Give the lines from the start of the items up to and including the line containing "per poter svolgere manifestazioni come" as a JSON list of strings, one string per line, with blank lines omitted.
——
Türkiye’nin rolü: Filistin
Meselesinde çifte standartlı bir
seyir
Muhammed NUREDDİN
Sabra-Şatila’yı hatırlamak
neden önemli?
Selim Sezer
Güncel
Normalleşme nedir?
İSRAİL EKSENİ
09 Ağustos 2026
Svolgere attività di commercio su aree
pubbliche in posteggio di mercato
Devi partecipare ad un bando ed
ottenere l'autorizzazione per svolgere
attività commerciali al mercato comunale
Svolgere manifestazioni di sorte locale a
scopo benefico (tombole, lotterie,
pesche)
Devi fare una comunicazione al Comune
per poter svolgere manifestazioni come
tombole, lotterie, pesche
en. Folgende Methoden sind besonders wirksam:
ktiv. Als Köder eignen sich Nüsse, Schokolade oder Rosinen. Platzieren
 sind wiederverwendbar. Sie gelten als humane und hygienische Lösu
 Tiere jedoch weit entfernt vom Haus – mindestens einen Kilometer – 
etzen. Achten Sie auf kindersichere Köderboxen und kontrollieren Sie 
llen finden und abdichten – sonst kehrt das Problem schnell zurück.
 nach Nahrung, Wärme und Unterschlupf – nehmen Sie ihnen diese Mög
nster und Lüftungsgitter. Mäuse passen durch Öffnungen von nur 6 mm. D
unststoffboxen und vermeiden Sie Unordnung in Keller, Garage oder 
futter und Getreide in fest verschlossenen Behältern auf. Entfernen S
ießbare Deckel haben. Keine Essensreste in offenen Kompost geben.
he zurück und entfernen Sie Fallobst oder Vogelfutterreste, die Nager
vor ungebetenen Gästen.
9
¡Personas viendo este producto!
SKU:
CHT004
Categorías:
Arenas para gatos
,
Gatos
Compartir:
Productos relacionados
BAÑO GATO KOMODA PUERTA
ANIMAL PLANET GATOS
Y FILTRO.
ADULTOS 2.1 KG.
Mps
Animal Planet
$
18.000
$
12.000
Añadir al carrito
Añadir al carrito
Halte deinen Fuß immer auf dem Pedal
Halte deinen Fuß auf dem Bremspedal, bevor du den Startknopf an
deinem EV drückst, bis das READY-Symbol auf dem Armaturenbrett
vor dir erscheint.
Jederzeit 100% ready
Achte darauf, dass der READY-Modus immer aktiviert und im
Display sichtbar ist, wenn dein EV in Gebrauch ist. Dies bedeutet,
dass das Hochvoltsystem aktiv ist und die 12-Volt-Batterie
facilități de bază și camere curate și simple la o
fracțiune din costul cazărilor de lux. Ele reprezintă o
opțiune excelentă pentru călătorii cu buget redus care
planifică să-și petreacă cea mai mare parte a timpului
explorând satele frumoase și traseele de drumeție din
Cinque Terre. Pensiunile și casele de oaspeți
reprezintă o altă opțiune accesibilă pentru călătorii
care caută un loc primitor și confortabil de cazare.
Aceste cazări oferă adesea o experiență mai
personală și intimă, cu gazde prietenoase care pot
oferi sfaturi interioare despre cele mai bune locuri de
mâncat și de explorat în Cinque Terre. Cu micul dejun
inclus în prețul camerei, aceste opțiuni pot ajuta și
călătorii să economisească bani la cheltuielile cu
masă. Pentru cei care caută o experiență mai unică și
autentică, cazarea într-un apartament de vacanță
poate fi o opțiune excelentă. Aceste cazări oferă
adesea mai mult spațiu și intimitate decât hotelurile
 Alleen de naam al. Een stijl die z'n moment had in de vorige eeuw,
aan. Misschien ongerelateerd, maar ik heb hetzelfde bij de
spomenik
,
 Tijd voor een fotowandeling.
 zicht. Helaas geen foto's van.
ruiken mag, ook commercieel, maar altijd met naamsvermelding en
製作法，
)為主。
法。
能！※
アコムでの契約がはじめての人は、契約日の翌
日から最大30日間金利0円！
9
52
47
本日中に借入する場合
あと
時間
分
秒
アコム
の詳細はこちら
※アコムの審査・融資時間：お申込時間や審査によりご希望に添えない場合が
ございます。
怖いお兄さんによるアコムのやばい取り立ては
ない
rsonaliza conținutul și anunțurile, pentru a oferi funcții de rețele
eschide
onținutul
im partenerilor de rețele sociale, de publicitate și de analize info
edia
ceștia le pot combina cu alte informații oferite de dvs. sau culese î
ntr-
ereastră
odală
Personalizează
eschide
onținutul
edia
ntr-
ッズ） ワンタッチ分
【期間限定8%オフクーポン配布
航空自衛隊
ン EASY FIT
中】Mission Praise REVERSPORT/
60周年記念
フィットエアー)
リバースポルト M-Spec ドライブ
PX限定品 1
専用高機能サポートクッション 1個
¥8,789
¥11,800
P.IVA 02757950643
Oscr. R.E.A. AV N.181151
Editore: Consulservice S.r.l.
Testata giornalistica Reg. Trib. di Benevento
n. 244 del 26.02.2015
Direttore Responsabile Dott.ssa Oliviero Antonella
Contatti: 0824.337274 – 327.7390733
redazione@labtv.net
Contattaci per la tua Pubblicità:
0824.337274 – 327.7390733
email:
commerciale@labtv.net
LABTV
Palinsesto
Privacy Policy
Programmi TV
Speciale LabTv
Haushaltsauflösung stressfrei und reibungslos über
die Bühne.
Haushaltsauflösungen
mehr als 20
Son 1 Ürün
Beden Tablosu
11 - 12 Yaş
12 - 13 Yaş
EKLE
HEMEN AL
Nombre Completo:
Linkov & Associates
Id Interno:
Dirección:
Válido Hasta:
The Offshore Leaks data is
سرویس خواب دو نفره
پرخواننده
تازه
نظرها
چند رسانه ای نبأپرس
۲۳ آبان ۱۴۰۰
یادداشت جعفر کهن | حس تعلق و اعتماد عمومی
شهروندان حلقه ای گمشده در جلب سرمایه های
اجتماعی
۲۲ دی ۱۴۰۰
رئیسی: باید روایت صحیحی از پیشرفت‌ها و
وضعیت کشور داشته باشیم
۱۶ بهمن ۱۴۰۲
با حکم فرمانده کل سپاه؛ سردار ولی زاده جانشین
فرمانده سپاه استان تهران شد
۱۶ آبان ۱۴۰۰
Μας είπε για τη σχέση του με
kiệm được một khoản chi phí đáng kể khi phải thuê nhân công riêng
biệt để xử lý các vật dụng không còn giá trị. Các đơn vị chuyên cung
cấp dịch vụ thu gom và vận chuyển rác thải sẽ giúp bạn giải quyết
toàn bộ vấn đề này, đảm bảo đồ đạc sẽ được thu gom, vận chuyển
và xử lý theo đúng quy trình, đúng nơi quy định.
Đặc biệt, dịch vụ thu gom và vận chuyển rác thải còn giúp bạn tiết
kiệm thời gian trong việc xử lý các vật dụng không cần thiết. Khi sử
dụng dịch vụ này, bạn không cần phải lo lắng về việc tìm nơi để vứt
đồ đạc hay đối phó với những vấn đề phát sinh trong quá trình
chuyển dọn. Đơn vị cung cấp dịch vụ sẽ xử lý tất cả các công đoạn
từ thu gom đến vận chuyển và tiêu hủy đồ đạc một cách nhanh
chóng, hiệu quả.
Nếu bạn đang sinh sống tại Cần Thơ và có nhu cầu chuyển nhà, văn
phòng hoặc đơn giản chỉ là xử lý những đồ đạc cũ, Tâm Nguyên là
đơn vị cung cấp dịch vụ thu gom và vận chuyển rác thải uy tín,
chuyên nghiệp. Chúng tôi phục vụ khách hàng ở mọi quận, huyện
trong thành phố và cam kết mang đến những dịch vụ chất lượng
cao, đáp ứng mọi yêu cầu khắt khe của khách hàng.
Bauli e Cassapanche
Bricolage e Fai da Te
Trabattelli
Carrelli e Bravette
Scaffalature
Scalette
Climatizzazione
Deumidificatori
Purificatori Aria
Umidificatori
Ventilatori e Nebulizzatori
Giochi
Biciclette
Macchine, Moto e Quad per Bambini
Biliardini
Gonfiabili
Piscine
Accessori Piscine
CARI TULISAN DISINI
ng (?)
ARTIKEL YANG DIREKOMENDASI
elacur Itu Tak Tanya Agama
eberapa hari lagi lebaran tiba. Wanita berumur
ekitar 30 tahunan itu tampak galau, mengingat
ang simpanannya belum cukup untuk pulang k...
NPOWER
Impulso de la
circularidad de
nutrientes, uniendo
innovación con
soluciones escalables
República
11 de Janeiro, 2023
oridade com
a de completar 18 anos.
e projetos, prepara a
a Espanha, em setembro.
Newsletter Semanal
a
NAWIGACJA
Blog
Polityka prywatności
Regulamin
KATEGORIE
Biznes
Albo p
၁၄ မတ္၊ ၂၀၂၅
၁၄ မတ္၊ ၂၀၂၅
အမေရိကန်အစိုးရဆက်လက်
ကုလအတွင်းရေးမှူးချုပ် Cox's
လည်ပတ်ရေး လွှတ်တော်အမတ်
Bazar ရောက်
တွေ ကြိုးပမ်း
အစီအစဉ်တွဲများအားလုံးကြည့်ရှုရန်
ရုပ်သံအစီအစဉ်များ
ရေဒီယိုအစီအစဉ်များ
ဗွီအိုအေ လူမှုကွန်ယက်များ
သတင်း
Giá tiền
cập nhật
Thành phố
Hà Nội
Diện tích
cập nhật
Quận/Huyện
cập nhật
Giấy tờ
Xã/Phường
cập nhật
——
▶ **RESPONSE AREA**
[
  "Türkiye’nin rolü: Filistin",
  "Meselesinde çifte standartlı bir",
  "seyir",
  "Muhammed NUREDDİN",
  "Sabra-Şatila’yı hatırlamak",
  "neden önemli?",
  "Selim Sezer",
  "Güncel",
  "Normalleşme nedir?",
  "İSRAİL EKSENİ",
  "09 Ağustos 2026",
  "Svolgere attività di commercio su aree",
  "pubbliche in posteggio di mercato",
  "Devi partecipare ad un bando ed",
  "ottenere l'autorizzazione per svolgere",
  "attività commerciali al mercato comunale",
  "Svolgere manifestazioni di sorte locale a",
  "scopo benefico (tombole, lotterie,",
  "pesche)",
  "Devi fare una comunicazione al Comune",
  "per poter svolgere manifestazioni come"
]